Exercise » Give back all the data below exactly as it is shown.
(Beginning of Input material)
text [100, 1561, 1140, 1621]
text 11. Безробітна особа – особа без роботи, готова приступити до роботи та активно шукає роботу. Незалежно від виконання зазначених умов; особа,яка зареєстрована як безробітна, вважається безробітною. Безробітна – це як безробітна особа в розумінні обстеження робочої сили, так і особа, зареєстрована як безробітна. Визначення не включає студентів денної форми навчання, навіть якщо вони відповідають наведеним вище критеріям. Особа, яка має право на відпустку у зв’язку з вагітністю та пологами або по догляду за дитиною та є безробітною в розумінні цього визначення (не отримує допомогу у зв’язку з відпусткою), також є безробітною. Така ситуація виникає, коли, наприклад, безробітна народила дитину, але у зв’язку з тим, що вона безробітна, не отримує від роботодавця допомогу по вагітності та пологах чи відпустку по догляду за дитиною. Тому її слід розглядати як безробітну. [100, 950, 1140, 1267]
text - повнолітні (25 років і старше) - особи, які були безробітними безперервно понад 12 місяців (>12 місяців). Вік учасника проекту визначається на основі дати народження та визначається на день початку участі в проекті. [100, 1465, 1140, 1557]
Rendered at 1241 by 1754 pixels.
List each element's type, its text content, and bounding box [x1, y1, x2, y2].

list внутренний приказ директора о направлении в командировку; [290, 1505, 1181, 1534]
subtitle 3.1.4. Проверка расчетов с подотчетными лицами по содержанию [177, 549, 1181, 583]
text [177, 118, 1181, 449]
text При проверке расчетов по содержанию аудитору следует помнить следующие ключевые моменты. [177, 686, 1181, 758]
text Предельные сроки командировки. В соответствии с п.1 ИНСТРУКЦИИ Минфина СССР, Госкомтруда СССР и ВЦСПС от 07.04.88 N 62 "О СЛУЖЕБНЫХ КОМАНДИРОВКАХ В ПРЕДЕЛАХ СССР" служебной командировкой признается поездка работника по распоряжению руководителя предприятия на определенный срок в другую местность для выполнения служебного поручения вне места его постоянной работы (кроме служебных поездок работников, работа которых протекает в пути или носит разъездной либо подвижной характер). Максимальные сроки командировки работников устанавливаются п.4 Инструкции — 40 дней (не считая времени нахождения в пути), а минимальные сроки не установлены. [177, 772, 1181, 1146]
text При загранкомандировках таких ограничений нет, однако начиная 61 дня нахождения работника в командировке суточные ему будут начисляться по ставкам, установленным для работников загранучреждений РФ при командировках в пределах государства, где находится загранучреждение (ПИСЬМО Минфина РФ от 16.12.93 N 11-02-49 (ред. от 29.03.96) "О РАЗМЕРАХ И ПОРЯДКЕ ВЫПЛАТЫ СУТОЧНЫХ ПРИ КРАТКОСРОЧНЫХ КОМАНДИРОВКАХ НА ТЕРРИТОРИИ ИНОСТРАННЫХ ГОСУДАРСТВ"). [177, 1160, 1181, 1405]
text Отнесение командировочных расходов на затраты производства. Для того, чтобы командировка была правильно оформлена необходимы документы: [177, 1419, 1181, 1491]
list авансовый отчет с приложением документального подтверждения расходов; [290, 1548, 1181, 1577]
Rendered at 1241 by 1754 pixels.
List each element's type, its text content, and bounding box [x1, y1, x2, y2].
(End of Input material)
Solution »
text [100, 1561, 1140, 1621]
text 11. Безробітна особа – особа без роботи, готова приступити до роботи та активно шукає роботу. Незалежно від виконання зазначених умов; особа,яка зареєстрована як безробітна, вважається безробітною. Безробітна – це як безробітна особа в розумінні обстеження робочої сили, так і особа, зареєстрована як безробітна. Визначення не включає студентів денної форми навчання, навіть якщо вони відповідають наведеним вище критеріям. Особа, яка має право на відпустку у зв’язку з вагітністю та пологами або по догляду за дитиною та є безробітною в розумінні цього визначення (не отримує допомогу у зв’язку з відпусткою), також є безробітною. Така ситуація виникає, коли, наприклад, безробітна народила дитину, але у зв’язку з тим, що вона безробітна, не отримує від роботодавця допомогу по вагітності та пологах чи відпустку по догляду за дитиною. Тому її слід розглядати як безробітну. [100, 950, 1140, 1267]
text - повнолітні (25 років і старше) - особи, які були безробітними безперервно понад 12 місяців (>12 місяців). Вік учасника проекту визначається на основі дати народження та визначається на день початку участі в проекті. [100, 1465, 1140, 1557]
Rendered at 1241 by 1754 pixels.
List each element's type, its text content, and bounding box [x1, y1, x2, y2].

list внутренний приказ директора о направлении в командировку; [290, 1505, 1181, 1534]
subtitle 3.1.4. Проверка расчетов с подотчетными лицами по содержанию [177, 549, 1181, 583]
text [177, 118, 1181, 449]
text При проверке расчетов по содержанию аудитору следует помнить следующие ключевые моменты. [177, 686, 1181, 758]
text Предельные сроки командировки. В соответствии с п.1 ИНСТРУКЦИИ Минфина СССР, Госкомтруда СССР и ВЦСПС от 07.04.88 N 62 "О СЛУЖЕБНЫХ КОМАНДИРОВКАХ В ПРЕДЕЛАХ СССР" служебной командировкой признается поездка работника по распоряжению руководителя предприятия на определенный срок в другую местность для выполнения служебного поручения вне места его постоянной работы (кроме служебных поездок работников, работа которых протекает в пути или носит разъездной либо подвижной характер). Максимальные сроки командировки работников устанавливаются п.4 Инструкции — 40 дней (не считая времени нахождения в пути), а минимальные сроки не установлены. [177, 772, 1181, 1146]
text При загранкомандировках таких ограничений нет, однако начиная 61 дня нахождения работника в командировке суточные ему будут начисляться по ставкам, установленным для работников загранучреждений РФ при командировках в пределах государства, где находится загранучреждение (ПИСЬМО Минфина РФ от 16.12.93 N 11-02-49 (ред. от 29.03.96) "О РАЗМЕРАХ И ПОРЯДКЕ ВЫПЛАТЫ СУТОЧНЫХ ПРИ КРАТКОСРОЧНЫХ КОМАНДИРОВКАХ НА ТЕРРИТОРИИ ИНОСТРАННЫХ ГОСУДАРСТВ"). [177, 1160, 1181, 1405]
text Отнесение командировочных расходов на затраты производства. Для того, чтобы командировка была правильно оформлена необходимы документы: [177, 1419, 1181, 1491]
list авансовый отчет с приложением документального подтверждения расходов; [290, 1548, 1181, 1577]
Rendered at 1241 by 1754 pixels.
List each element's type, its text content, and bounding box [x1, y1, x2, y2].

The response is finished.